New York, (SL) -Crónica de una fiesta anunciada, el reloj
marcaba las dos de la madrugada y aquella inmensa sabana llamada “Salsa
con Fuego” presentaba un, a casa llena con un público en su demasía
joven y de diferente etnia, en un lugar donde para entrar, no se paga y
por “El Torito” esa noche pagaron.
2:30 de la madrugada, ya la
banda comenzaba a calentar sus instrumentos, mientras que de un
confortable todo terreno y, a buenos pasos de la puerta principal, se
desmontaba a quien esa noche todos esperaban.
No llegó como ladrón en la noche, ni utilizó la puerta trasera, lo hizo de frente transformando con su humildad la noche en día, para que su gente lo viera.
No llegó como ladrón en la noche, ni utilizó la puerta trasera, lo hizo de frente transformando con su humildad la noche en día, para que su gente lo viera.

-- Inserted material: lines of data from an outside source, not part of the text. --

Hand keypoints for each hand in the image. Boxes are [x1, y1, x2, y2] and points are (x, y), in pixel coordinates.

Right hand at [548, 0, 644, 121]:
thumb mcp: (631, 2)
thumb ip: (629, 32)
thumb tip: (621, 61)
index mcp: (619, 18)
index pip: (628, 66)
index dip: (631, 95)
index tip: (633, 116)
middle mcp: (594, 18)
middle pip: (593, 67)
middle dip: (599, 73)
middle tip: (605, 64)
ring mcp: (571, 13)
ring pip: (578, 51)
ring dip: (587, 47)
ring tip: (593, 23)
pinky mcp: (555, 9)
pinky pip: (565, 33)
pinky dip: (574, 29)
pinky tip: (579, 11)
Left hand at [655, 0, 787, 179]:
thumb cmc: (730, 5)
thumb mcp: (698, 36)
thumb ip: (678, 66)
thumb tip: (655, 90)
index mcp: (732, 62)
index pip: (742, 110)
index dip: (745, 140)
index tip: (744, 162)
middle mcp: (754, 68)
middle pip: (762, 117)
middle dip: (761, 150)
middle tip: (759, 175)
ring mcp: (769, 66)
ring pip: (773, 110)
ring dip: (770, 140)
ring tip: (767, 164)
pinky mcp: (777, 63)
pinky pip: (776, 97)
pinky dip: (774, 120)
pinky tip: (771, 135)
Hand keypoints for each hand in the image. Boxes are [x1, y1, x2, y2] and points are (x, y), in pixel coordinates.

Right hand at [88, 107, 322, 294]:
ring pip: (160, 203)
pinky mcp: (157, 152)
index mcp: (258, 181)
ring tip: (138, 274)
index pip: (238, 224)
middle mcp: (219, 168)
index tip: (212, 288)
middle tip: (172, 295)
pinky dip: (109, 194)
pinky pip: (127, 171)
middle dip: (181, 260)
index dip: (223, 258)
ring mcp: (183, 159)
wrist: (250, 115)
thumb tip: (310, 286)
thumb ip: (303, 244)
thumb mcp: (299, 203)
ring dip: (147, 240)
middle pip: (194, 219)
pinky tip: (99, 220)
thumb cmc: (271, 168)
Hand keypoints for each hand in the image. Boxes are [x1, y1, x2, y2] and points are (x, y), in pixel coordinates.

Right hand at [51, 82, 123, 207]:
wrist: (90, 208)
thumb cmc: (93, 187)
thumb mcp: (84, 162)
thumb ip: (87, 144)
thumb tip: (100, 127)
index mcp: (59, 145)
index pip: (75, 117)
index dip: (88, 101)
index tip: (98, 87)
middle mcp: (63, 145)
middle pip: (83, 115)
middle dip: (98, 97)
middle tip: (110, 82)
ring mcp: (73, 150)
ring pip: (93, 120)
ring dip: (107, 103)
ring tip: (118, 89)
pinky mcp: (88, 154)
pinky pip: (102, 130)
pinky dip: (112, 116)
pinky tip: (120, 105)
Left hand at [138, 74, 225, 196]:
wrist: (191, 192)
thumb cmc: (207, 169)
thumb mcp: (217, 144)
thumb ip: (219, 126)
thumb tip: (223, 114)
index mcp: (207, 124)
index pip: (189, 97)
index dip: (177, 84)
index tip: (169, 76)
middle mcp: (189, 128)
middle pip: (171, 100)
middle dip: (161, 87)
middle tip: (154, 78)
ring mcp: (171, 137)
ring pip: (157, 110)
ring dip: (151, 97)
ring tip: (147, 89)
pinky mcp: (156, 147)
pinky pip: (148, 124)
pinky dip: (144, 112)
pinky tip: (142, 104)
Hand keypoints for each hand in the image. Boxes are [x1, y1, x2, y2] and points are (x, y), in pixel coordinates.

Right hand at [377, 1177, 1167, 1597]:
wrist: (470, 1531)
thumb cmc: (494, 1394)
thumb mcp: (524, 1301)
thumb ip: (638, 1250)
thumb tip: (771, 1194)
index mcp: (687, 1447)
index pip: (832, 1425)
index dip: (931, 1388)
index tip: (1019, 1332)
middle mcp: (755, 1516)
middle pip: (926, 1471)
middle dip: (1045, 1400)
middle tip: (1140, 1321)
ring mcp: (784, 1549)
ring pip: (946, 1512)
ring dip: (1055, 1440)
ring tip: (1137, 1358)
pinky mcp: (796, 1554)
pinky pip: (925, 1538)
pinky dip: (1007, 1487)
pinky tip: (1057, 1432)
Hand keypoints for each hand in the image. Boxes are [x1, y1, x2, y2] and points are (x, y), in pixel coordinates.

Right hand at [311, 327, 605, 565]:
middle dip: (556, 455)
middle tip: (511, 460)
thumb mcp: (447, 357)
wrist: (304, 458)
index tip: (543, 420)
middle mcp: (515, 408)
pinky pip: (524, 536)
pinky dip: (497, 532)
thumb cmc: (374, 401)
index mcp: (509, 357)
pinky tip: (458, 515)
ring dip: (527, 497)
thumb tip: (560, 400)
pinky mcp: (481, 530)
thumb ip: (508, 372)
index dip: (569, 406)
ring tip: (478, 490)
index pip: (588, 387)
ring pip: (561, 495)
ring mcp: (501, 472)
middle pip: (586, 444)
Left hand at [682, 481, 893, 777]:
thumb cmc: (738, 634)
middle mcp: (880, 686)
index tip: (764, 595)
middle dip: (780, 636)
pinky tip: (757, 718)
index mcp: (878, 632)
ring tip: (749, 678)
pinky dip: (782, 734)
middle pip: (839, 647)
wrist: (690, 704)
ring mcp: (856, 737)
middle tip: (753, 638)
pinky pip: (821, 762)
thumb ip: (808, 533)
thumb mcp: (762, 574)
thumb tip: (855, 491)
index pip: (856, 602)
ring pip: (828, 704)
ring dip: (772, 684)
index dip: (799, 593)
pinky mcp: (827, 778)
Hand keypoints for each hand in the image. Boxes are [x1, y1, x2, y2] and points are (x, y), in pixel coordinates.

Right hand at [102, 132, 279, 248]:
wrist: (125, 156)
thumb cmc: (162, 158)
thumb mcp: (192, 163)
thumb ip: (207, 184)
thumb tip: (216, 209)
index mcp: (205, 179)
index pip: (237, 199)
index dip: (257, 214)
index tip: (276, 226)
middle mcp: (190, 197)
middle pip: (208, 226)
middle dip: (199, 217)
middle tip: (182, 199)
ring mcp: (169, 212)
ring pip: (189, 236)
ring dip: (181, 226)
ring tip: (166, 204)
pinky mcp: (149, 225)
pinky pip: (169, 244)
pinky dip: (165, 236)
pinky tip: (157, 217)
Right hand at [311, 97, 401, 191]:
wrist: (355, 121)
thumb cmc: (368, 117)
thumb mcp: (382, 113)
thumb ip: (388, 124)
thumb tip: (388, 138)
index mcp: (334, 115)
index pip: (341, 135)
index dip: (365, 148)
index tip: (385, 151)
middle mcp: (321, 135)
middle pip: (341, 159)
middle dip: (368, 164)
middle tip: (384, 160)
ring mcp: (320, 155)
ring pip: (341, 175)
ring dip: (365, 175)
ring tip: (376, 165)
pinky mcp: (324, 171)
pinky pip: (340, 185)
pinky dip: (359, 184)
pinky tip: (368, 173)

Su presencia convirtió aquello
en un mitin presidencial, pero sin empujones, ni desorden, él era el
firmamento y las luces del flash le hacían de estrellas.
Mientras los gritos y la música
se medían en potencia, la seguridad forma un cordón humano, creando un
estrecho pasillo desde la calle hasta la tarima, por donde comenzaba a
desplazarse un sonriente y satisfecho gladiador de baja estatura, pero
tan seguro como David que derrotaría a ese Goliat que dentro lo
esperaba.
Arrancó la banda, mientras
@eltorito33 con su honda en mano lanzó la primera piedra “Quizás si
quizás no”, no fueron cinco piedras las que trajo en su repertorio, fue
todo un arsenal de éxitos los que tocó uno por uno, sin robarle el
tiempo a su público, con molestas artimañas de cantante cansado y
garganta lastimada.
El escenario se prestaba para
invocar la noche del bailador y así ocurrió, esa noche se bailó como en
los mejores tiempos, a pesar de los diminutos espacios que para hacerlo
se disponía.
La bachata puso el sentimiento
aunque no era su noche, pues el merengue se le impuso para dejar claro
que en esa como en cualquier otra chercha, sin merengue no hay fiesta.
“Merengue y Sentimiento”, tal y
como se titula su más reciente producción, fue lo que Héctor Acosta
desbordó en @salsaconfuego logrando que ese Goliat cayera rendido, pero
satisfecho y con deseos de volver a ser enfrentado.